Special to the News-Journal

The East Texas Baptist University School of Nursing traveled to the Philippines as part of the Global Study and Serve program May 13 through June 3.

Students earned credit for Global Nursing, taught by Dean and Assistant Professor of Nursing Rebekah Grigsby. The group of 12 collaborated with International Baptist Church in Manila and the Philippines Christian University to experience and practice health care outside the classroom.

“This is the fourth time I have led a group of students overseas,” Grigsby shared. “Using culture immersion to focus on nursing education and medical missions, each trip provides layers of education for our nursing students.

“The global studies course allows students a hands-on experience interacting within a different culture as they grow in their faith, depending on God’s care as they navigate through the physical, emotional, and mental challenges of the trip,” she said. “Students also learn that they can use their career to participate in short-term or long-term missions and that their everyday job as a nurse is a mission field of its own.”

To prepare for the Global Study and Serve trip, students met once a month in the Spring 2019 semester. Each student selected something about the Philippines he or she wanted to learn more about and presented the topic during one of the meetings. Students also discussed the trip manual and Sarah A. Lanier’s book, “Foreign to Familiar: A Guide to Understanding Hot and Cold-Climate Cultures.”

Upon arrival in the Philippines, International Baptist Church Senior Pastor David Crim provided six hours of cross-cultural training.

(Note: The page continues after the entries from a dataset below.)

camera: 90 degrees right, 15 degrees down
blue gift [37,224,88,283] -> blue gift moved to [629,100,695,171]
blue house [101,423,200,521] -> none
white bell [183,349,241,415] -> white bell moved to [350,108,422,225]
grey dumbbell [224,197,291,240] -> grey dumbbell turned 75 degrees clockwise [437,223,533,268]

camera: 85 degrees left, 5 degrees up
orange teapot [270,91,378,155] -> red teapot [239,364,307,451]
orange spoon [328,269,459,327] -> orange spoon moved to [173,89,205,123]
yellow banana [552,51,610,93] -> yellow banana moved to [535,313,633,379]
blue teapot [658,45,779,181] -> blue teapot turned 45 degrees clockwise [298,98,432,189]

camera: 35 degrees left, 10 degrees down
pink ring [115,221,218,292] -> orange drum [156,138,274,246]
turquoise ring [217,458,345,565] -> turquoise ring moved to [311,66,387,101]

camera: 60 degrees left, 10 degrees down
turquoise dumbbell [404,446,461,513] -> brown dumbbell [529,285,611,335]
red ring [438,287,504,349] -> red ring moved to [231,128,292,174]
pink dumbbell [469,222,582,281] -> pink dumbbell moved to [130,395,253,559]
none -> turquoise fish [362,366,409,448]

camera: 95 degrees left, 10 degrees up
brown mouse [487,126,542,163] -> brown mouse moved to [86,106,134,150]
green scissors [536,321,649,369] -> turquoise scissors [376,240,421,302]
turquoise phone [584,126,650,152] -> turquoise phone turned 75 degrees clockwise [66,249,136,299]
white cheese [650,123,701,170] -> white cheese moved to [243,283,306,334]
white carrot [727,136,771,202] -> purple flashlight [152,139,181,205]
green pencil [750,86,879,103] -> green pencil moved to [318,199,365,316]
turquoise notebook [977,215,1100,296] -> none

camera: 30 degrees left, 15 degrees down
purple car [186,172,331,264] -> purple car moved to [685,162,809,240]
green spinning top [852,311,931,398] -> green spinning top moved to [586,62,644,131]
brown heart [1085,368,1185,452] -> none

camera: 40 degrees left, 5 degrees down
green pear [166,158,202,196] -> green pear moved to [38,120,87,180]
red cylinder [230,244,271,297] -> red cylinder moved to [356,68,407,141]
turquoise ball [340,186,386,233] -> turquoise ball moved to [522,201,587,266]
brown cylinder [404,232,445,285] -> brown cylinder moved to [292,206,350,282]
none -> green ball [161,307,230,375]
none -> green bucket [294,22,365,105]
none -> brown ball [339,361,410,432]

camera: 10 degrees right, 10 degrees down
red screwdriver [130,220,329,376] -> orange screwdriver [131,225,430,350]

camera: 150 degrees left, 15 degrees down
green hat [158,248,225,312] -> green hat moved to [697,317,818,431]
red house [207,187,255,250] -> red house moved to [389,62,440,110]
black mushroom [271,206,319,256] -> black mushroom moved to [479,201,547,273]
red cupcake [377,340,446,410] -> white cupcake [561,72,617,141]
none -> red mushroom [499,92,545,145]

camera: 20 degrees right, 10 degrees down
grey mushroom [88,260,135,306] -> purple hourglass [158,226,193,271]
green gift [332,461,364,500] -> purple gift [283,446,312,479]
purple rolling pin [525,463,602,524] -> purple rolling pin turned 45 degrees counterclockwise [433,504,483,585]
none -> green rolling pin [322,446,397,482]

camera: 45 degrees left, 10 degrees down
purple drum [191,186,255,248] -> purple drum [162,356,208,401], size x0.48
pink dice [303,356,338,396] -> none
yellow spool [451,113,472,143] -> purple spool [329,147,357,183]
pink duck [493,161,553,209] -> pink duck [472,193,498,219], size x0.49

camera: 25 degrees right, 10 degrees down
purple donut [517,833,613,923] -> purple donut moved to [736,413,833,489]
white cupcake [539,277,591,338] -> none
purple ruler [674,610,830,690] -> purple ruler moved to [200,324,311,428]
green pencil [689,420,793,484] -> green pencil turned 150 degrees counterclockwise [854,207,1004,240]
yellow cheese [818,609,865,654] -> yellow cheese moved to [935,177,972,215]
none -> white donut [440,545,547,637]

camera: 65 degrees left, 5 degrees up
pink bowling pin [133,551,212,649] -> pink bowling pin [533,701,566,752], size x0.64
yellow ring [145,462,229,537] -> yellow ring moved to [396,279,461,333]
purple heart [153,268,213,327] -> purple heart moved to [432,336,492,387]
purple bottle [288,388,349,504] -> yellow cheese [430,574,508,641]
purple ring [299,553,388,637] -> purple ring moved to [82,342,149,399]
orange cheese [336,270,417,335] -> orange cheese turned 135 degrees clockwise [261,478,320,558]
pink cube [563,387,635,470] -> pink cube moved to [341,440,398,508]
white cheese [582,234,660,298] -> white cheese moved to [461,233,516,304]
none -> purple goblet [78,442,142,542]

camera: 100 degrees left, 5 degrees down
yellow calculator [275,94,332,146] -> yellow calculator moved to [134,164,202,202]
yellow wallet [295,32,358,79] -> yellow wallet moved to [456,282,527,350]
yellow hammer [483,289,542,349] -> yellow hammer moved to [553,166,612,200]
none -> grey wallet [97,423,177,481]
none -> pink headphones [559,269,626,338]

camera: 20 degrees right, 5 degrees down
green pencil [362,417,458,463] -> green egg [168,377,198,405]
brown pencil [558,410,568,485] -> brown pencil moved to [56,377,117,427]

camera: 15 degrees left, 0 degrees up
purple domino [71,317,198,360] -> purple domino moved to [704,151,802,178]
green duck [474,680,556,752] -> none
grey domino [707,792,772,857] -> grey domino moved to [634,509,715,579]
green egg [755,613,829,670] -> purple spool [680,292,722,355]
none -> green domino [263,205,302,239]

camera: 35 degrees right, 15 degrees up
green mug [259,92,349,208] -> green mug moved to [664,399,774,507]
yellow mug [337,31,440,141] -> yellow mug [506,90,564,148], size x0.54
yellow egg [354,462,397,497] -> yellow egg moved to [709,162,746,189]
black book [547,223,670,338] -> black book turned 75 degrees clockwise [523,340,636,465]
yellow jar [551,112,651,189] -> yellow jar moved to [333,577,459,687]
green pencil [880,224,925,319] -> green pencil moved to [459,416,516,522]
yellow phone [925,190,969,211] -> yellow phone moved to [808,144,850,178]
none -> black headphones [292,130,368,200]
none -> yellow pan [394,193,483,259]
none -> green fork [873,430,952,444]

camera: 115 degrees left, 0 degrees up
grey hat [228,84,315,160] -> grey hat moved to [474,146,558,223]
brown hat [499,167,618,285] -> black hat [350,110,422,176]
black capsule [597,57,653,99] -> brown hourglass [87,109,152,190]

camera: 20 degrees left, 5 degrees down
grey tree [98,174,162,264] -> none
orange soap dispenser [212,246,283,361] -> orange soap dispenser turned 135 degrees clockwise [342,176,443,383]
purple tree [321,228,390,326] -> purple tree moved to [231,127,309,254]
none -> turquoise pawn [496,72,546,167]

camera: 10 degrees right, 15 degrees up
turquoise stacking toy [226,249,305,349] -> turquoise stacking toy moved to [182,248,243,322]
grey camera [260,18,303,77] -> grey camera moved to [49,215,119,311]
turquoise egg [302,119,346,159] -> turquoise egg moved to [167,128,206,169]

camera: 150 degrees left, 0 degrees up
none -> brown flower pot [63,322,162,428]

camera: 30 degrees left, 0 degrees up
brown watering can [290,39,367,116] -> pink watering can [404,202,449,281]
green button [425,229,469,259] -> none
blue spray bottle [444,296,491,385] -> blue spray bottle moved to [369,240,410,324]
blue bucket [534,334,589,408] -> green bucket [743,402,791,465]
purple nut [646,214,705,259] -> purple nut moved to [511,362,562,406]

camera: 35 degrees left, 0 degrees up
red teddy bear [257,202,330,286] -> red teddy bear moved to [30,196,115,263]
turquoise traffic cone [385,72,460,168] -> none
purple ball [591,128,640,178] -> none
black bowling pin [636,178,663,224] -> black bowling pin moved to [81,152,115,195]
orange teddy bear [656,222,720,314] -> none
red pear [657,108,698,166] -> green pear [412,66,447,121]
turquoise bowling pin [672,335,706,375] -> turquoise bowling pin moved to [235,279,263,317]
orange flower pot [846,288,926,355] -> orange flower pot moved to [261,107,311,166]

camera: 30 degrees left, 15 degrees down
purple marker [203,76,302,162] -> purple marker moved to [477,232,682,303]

Students focused on preparing their hearts for missions and learning about working in Filipino culture.

The group also attended five days of nursing clinicals with the students of the Mary Johnston School of Nursing, housed in Philippines Christian University, to prepare for medical missions.

“I had the privilege to work in an outpatient clinic, the ER, and a circumcision clinic,” ETBU junior nursing major Melaina Baggett said. “I was intrigued by the differences between American and Filipino hospitals and health care. We also built relationships with Filipino nursing students and local families.

“My favorite experience was traveling to a native village,” Baggett said. “They did not speak English, but we were able to sing and dance with them, play games, and take selfies.

“I am extremely thankful to ETBU for providing opportunities like this that not only enhance my educational learning, but also my spiritual growth.”

The ETBU nursing students conducted medical missions among indigenous tribes in Maasin, Aramaywan and Quezon on the island of Palawan. There, they treated wounds and educated the tribal leaders and locals on how to use the resources available in their remote area to care for infections. To process and learn from their encounters, students kept a reflective journal as part of the course.

“Keeping a journal allowed me to see my thoughts and feelings written down,” senior nursing major Nicolette Chan said. “It became a place where I worked through my experiences, explained my emotions and recorded what I had learned.

“At our medical mission sites, I realized how much we take for granted,” Chan said. “Some of the locals’ houses had fallen after earthquakes, yet they still praised God for everything they have. I truly experienced how much God loves and cares for all His people.”